I presented at the Drake Forum on behalf of beginning farmers (along with Zoe Bradbury, a young farmer and Grist contributor) and to share how Farm to School programs offer a new, stable market for farmers and an opportunity to teach agriculture literacy to youth. After Dan Durheim from the American Farm Bureau Federation made comments along the same lines as Even and Vilsack, I felt it necessary to make a pointed comment to the closing plenary:
There seems to be a common thread throughout this panel, that started off with the Secretary’s welcoming remarks that there’s plenty of room at the USDA and in food and farm country for all types of agriculture, and to not be down on certain practices.

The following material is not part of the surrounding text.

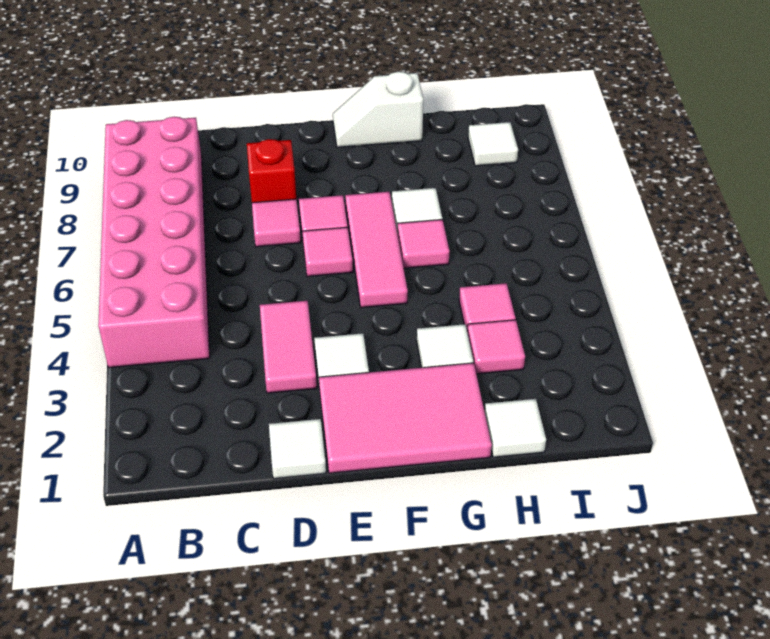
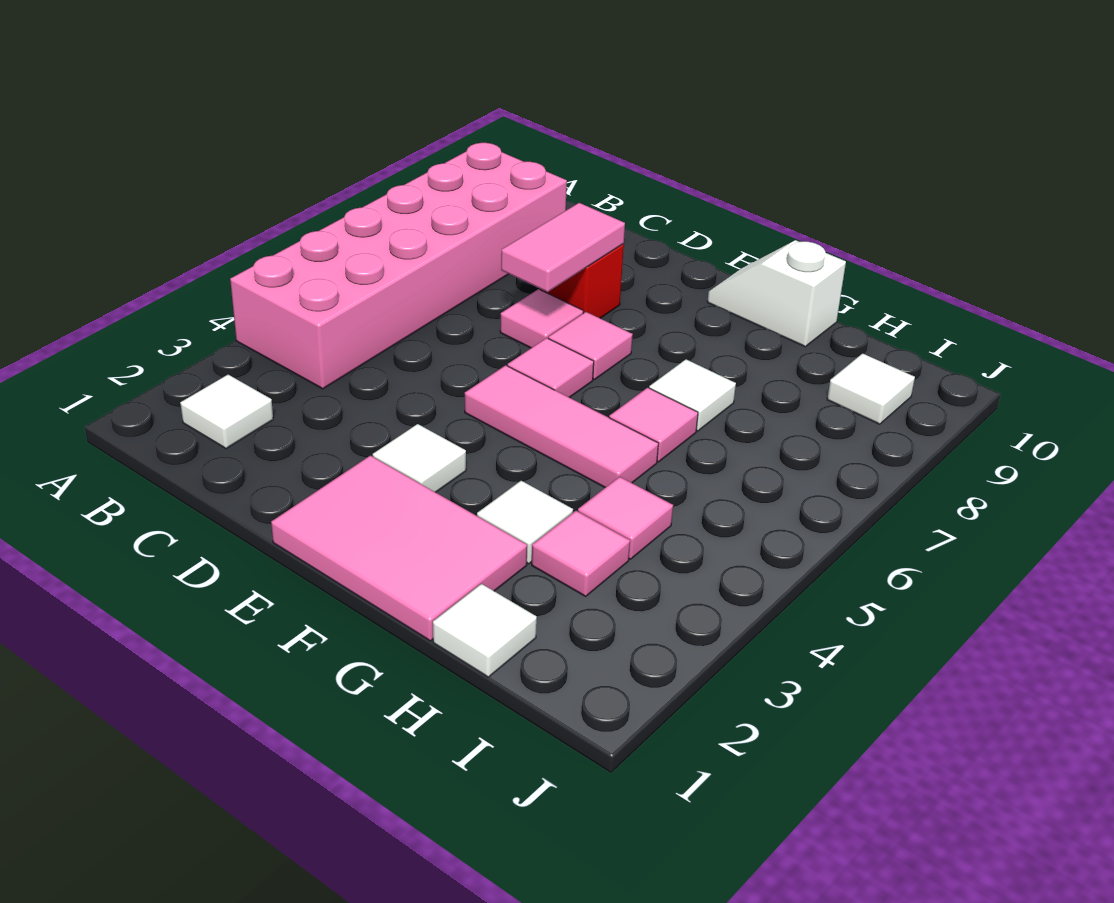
white tile D1 level 1 -> white tile B2 level 1
pink tile D3:D4 level 1 -> pink tile D7:D8 level 2
pink tile F5:F7 level 1 -> pink tile E5:G5 level 1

But if we had done that in the 1860s, we never would have abolished slavery because slavery “worked” for plantation owners. When atrazine is creating infertile rural populations, it’s not about “blowing out a candle” — it’s about putting out a fire.
I found the chutzpah to make that comment because I had Even’s children in mind; he had mentioned his 16-year-old son in his remarks. Being a Midwesterner, however, I felt the need to tell him later that I wasn’t attacking him personally, just the logic he used to come to what I thought was a short-sighted conclusion, to which he responded, “yeah, you kind of threw me under the bus.”
Even had started his presentation with, “To understand where someone stands, you need to know where they stood,” so I outlined my own rural conservative roots and told him I come from a farming family. I wanted him to see that I am not just some liberal academic pointing fingers at farmers, but that we share in many ways a common background from which I have diverged. While yes, there “is room for” all types of agriculture, I believe we must acknowledge that some types of agriculture are broken — making us and our land sick, and draining our rural communities of youth.
Even said he agreed with me. That if agriculture doesn’t make sense “economically, scientifically, or socially, then it has to change.”
He said he was meeting Tuesday in South Dakota with a group called “Ag Unity,” which he implied is to bring opposing groups working in their proverbial rural silos together. But the only description I can find of Ag Unity is for “an umbrella group of some 20 agriculture-related groups” that sounds a lot like they’re all hailing from the same side of the commodity-focused production fence.
Phrases like “big tent” and “ag unity” make for good speeches but bad policy when it comes to the next generation of farmers. Real unity is about finding common ground for “mother nature and the workers, the reapers and the threshers, the seedlings and the raindrops, the bakers and the truckers, the ranchers and the farmers, the butchers and inspectors, the cows and special cheffers,” as the fifth graders from Elysian Charter School sang in “Who Put That Burger on Your Plate?” (the winning video in last year’s “Real Food Is” winning Farm to School contest). And that’s going to take leadership that’s not afraid to level the growing field through targeted procurement and research funding.